Partial Masking

Partial data masking is a very useful DataVeil feature. It provides the ability to preserve part of an original value and mask the remainder.

One of the benefits is that this can easily preserve the statistical distribution of the original data.

For example, suppose that you have a column of 16 – 20 digit account numbers and it’s important to accurately maintain the same distribution of prefixes in the masked data as in the original data. In this case, the prefix is the first six digits of the account number. As a side note, if you are masking credit card numbers or other primary account numbers then you should use the Primary Account Number mask because it shall also automatically calculate and include the correct Luhn check digit.

Using DataVeil, it’s a very simple matter to configure a mask to preserve the first six digits of each account number and mask the remaining digits. The configuration of this option is shown below.

preserve_6

This has the effect of preserving the exact distribution of all prefixes in the masked data and not just an approximation. The simplicity of this configuration makes it effortless for the user. It also means that if you need to mask another database that has a different distribution of data then this option shall automatically adapt to precisely preserve the new distribution too.

This was just the simplest example of DataVeil partial masking. Let’s now consider a more powerful feature of the partial masking option – dynamic masking range selection.
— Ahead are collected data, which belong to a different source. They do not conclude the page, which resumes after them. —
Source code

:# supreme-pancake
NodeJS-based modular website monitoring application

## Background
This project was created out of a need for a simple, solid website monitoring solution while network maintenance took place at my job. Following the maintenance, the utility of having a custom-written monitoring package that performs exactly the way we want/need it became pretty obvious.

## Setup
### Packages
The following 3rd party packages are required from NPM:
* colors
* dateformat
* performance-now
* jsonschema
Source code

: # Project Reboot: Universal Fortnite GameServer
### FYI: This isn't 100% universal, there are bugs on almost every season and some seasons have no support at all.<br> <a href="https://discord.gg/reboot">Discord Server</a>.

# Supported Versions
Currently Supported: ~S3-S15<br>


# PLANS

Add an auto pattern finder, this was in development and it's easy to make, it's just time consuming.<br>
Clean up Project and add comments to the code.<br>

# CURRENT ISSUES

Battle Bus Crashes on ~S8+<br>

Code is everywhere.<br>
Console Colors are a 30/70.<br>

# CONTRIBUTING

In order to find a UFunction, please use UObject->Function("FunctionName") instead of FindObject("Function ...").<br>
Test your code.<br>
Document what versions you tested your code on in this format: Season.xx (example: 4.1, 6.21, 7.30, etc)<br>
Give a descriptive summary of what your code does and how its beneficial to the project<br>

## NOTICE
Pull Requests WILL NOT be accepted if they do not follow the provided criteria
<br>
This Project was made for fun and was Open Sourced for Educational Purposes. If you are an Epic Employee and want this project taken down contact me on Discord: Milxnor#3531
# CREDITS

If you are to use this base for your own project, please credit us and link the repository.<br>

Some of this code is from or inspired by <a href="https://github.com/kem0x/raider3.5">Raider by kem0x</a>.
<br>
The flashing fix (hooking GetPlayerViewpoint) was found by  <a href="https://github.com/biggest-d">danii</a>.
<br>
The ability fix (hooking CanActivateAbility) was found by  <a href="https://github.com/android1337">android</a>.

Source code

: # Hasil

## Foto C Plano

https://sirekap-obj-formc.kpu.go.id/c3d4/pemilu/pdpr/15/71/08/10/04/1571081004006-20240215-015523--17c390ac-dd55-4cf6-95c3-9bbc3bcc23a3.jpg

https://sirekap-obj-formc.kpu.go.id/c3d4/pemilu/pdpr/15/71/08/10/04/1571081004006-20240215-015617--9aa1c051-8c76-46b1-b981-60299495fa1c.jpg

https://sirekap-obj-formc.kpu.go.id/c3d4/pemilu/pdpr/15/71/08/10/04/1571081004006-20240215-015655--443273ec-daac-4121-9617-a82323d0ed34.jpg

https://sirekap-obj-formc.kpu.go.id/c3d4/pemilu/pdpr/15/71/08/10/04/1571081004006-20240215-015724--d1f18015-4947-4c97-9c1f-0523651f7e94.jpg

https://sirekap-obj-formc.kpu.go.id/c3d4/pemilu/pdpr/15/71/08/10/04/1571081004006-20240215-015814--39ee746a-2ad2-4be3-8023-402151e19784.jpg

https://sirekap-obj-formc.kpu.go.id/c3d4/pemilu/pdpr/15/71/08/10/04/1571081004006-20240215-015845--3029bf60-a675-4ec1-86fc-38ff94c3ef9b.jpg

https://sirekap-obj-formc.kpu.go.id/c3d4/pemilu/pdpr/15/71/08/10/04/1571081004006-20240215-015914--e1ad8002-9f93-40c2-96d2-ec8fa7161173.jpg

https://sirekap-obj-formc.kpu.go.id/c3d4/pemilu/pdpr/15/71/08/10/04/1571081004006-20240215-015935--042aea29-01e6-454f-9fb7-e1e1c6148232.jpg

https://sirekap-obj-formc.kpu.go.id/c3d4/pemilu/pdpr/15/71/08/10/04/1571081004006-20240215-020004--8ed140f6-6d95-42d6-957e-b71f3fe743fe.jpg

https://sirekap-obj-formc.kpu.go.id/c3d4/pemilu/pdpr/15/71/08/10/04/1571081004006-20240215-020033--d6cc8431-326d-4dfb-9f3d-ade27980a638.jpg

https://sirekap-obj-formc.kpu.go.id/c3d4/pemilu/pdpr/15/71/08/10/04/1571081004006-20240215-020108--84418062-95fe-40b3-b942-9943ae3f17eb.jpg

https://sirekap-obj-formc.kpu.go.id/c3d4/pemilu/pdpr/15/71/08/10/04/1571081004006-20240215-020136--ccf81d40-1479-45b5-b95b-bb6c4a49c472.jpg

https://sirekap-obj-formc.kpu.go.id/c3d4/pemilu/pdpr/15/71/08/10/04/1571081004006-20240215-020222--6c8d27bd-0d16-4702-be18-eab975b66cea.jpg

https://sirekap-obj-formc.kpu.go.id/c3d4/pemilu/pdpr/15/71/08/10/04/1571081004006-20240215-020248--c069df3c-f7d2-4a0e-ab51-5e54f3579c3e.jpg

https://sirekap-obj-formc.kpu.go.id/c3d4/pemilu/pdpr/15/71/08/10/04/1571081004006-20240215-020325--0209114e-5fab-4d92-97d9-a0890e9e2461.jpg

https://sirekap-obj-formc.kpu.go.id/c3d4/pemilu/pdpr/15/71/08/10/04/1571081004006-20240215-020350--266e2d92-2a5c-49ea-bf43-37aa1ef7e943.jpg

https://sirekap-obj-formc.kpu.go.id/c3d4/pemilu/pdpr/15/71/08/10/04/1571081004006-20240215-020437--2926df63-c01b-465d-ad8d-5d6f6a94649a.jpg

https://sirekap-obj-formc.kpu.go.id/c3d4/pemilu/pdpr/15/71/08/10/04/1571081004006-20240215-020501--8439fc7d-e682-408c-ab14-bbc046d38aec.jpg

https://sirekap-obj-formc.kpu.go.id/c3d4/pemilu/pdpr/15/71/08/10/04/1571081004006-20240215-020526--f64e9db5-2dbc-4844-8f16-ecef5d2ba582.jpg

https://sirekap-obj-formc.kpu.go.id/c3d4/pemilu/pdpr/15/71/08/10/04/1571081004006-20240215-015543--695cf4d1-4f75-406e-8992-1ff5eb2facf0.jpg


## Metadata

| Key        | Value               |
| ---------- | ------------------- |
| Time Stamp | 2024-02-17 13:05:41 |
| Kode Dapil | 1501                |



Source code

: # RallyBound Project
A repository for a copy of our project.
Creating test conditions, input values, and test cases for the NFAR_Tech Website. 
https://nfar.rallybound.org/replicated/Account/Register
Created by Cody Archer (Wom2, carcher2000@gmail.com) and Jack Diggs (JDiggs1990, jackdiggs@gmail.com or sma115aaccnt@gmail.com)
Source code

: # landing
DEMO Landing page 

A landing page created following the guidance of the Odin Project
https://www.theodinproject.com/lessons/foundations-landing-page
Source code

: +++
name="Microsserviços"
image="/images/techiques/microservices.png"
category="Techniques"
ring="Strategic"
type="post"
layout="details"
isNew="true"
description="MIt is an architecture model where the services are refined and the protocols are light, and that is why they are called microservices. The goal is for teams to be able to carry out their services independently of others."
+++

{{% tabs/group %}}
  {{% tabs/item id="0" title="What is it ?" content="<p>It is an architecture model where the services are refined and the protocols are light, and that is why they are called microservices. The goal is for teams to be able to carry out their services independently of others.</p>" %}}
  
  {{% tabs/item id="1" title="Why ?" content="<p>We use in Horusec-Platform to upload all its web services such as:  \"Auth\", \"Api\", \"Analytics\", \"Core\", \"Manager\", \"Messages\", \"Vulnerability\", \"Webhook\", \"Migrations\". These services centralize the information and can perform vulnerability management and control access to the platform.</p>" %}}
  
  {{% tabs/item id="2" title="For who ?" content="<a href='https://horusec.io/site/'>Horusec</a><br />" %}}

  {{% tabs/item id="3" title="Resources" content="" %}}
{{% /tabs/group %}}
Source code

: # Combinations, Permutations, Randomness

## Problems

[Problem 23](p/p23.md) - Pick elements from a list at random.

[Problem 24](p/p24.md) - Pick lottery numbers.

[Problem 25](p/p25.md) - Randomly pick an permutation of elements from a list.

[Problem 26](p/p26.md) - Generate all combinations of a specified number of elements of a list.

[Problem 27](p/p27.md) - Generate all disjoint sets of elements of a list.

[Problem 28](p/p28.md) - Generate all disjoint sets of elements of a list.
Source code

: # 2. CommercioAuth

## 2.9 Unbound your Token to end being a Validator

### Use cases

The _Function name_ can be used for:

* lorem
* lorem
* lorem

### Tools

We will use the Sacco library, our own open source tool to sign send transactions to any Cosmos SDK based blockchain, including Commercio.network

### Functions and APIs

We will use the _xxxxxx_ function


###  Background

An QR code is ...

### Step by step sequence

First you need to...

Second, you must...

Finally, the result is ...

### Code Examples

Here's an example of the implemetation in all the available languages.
This means that DataVeil shall scan an original value for the occurrence of a character, or substring, and then masks (fully or partially) only the data that appears before or after the substring.

For example, suppose that you wanted to mask email addresses but to preserve the domain names. The option shown below accomplishes this. i.e. Select for masking consideration everything that appears before the first ‘@’ character and then mask everything within this selected range (shown as Preserve 0 below). Therefore ‘John.Smith@somedomain.com’ could get masked to something like ‘Haje.Klath@somedomain.com’.

partial_email

Finally, let’s consider a more complex example. Suppose that the end-user has provided the following requirements to partially mask serial numbers. Each row may contain differently formatted serial numbers (hyphens in different positions). Everything prior to the second hyphen from the left must be preserved, but after this hyphen only the next two alphabetic characters and the last digit are to be preserved. Everything else is to be masked. The exact format of every individual value must be preserved.

Two sample data rows are shown below. The parts to be preserved are in bold and the parts to be masked are underlined.

31-4353-34-A709K998-908901
522-92-4X3W-W0980L2

Although this requirement may seem rather complex, if not near impossible, it is actually very simple to achieve in DataVeil. It literally takes seconds to configure and is shown below.

partial_hyphen2

A ‘before’ and ‘after’ masking result is shown below.

partial_browser

Note: The before and after masking result shown side-by-side above is a screen capture from DataVeil’s built-in Data Browser.

Hopefully, this article has demonstrated the versatility of the DataVeil partial masking option.

If you are interested in exploring this feature further the please refer to the DataVeil Randomize mask as an example of a suitable mask for such a task. Also consider the Redact and Randomize Hex masks.